Deadlines for Congress to appropriate money to compensate black farmers as part of a discrimination settlement have come and gone.
Senate Republicans recently rejected a jobless benefits extension bill that included $1.2 billion for the farmers because the total package would have added $30 billion to the national debt.
Now the compensation is included an emergency war and disaster aid bill that passed the House of Representatives before the July 4 holiday and is headed toward the Senate for approval. But top-ranking Republican Sen. Thad Cochran has reportedly said the Senate probably won’t pass a war spending bill that includes unrelated provisions.
John Boyd, president of the National Black Farmers Association told the Richmond Times-Dispatch that the issue has gotten caught up in partisan politics.

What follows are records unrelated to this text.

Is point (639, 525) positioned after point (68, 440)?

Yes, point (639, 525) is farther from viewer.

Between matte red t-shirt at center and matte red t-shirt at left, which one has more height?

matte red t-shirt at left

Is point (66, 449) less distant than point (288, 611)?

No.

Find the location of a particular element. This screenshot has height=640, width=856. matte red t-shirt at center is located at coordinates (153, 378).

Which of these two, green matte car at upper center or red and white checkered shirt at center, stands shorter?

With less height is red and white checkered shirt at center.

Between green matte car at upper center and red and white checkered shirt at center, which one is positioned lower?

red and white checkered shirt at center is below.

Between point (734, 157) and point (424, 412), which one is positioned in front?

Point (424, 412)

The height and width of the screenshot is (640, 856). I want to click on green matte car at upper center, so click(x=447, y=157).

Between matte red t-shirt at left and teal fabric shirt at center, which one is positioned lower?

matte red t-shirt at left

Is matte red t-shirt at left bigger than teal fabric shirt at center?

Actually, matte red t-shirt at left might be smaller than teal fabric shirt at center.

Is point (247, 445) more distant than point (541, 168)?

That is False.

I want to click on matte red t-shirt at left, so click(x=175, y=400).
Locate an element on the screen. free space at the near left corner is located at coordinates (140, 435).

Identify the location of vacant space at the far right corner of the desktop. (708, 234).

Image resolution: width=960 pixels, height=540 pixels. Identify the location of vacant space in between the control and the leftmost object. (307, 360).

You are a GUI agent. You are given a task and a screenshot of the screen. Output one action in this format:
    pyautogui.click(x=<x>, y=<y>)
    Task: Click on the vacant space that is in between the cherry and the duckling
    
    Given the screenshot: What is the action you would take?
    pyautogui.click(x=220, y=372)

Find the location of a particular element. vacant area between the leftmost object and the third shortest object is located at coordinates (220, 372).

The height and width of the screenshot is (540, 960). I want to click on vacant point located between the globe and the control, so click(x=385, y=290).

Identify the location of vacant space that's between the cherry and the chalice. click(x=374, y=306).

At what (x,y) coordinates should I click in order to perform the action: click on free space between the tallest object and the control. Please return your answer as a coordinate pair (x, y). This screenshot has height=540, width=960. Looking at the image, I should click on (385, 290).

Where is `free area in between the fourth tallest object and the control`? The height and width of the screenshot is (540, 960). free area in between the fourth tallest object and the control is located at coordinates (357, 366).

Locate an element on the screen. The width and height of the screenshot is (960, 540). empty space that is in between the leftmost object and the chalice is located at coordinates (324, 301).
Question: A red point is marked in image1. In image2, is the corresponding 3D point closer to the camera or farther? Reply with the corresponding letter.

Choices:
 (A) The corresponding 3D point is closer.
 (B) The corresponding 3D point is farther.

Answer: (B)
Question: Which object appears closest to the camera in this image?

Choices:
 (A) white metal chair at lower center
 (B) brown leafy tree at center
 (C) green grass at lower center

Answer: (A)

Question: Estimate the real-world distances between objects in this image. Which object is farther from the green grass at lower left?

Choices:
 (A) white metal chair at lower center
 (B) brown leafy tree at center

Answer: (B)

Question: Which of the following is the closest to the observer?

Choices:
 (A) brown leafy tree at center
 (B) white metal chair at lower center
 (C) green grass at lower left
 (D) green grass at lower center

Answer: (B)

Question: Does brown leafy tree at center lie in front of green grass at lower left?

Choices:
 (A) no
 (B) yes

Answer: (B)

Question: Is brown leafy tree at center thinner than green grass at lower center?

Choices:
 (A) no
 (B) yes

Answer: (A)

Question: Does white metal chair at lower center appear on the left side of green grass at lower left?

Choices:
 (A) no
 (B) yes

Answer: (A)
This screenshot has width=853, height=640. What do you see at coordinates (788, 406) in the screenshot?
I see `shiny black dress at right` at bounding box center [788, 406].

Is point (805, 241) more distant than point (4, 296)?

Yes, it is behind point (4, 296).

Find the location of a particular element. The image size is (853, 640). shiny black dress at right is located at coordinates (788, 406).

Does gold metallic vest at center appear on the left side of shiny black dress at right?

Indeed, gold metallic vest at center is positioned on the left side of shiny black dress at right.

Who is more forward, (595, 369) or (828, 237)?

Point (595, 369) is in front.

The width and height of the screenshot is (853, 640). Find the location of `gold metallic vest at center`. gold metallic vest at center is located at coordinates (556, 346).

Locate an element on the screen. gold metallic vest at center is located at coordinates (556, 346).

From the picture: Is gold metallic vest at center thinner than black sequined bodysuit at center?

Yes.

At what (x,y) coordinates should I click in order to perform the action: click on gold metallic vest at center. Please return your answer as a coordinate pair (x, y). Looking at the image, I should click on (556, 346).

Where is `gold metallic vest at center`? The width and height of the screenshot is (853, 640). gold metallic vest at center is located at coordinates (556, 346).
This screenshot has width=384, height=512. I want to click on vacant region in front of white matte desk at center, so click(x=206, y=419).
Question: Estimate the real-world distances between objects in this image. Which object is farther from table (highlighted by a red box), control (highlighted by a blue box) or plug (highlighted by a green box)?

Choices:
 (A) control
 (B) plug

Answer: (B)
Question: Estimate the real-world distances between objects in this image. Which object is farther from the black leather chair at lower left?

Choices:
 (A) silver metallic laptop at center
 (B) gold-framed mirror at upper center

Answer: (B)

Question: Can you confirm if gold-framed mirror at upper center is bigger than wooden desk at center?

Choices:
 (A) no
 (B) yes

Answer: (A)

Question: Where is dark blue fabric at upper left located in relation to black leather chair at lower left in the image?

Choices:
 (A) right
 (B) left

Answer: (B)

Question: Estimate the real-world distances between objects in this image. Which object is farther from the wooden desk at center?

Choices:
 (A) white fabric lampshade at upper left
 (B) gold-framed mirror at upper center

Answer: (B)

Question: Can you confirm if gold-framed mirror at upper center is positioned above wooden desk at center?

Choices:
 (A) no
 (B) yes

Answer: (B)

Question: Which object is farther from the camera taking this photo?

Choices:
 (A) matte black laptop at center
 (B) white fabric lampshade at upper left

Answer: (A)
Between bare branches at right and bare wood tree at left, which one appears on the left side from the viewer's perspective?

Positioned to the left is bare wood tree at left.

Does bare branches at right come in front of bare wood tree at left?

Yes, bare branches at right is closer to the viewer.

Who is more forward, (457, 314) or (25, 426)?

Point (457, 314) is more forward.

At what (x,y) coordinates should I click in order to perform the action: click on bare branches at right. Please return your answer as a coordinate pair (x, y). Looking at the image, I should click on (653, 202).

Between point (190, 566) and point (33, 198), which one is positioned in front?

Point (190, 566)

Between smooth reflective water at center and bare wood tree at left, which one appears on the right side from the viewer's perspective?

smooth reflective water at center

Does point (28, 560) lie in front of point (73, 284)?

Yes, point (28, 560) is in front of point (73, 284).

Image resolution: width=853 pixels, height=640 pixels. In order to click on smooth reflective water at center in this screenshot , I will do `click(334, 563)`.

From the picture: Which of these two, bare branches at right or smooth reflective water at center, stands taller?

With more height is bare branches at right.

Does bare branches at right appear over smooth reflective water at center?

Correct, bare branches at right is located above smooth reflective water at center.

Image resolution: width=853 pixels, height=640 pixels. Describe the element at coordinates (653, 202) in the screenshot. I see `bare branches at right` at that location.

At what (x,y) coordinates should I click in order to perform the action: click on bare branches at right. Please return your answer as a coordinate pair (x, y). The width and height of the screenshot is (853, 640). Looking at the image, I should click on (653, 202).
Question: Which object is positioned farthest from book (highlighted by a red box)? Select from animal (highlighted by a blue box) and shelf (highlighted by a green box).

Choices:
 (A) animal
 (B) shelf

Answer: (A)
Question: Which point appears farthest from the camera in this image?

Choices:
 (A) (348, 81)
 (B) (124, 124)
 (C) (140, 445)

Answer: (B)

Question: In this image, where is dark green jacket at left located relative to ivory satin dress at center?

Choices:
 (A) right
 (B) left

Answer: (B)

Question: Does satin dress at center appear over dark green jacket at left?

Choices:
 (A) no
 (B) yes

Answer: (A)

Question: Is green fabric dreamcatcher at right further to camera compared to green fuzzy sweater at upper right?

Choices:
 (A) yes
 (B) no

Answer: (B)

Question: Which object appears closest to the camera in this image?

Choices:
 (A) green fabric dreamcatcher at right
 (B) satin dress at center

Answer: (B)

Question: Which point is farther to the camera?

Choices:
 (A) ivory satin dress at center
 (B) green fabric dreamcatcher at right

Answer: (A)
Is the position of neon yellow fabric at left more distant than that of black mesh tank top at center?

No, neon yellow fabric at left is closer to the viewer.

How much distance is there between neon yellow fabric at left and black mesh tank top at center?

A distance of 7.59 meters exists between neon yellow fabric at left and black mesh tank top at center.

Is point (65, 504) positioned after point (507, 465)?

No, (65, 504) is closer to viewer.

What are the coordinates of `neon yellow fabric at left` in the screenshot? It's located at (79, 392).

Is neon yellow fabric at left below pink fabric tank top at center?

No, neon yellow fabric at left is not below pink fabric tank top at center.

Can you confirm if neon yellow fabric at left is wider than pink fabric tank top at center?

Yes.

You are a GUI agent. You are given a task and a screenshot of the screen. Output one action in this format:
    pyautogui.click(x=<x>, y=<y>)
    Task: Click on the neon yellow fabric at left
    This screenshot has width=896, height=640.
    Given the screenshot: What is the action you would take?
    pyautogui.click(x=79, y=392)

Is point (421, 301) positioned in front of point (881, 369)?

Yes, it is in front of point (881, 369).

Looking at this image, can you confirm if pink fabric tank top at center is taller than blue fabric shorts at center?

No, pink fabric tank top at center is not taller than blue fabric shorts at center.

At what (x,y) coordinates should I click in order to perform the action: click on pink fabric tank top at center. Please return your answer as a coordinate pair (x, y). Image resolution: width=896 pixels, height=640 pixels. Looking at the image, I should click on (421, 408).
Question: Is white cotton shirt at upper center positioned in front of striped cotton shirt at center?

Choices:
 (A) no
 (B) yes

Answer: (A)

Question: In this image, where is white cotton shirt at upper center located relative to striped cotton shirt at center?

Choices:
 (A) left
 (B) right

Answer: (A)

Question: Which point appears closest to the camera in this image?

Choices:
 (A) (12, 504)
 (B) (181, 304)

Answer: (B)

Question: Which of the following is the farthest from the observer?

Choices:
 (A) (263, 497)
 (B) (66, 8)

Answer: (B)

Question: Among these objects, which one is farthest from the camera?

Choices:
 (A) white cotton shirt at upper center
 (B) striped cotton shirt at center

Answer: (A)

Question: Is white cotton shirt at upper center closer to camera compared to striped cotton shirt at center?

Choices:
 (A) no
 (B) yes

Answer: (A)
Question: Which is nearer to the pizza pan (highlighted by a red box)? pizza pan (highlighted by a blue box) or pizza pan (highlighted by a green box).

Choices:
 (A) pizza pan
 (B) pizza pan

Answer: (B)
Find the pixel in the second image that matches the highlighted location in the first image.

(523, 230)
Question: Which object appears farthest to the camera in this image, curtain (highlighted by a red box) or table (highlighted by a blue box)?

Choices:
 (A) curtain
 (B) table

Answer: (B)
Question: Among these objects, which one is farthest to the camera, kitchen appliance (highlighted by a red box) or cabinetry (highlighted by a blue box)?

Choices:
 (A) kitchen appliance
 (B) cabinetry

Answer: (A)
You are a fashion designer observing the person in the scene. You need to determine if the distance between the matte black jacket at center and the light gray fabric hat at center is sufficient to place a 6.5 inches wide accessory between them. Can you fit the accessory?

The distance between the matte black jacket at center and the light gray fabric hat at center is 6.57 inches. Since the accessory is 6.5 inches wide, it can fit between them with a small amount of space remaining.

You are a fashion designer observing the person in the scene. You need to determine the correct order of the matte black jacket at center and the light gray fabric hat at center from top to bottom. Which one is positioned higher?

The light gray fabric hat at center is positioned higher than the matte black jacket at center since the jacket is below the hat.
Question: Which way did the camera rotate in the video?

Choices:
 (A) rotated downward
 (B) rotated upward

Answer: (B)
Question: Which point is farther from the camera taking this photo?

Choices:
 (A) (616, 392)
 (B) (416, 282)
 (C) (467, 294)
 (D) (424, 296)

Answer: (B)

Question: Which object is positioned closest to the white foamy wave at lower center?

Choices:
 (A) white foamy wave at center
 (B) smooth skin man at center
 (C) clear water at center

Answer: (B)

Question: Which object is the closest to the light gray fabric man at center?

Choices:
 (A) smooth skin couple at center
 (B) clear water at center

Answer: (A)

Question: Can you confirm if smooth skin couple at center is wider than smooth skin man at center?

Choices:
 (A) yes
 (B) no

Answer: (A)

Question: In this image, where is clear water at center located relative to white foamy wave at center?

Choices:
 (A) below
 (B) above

Boyd also told the newspaper that he had spoken to GOP senators who were supportive of the issue, but did not want to vote for the larger benefits extension package.
“I’ve always thought that I could get the bill through Congress on a freestanding vote,” he added. “I still believe that.”
A federal court found in favor of the farmers in the lawsuit against the U.S. Department of Agriculture more than 10 years ago and more than $1 billion in debt relief and payments were awarded. The new settlement — known as Pigford II — will compensate thousands of farmers who missed the filing deadline.
The settlement is the largest civil rights payout in history.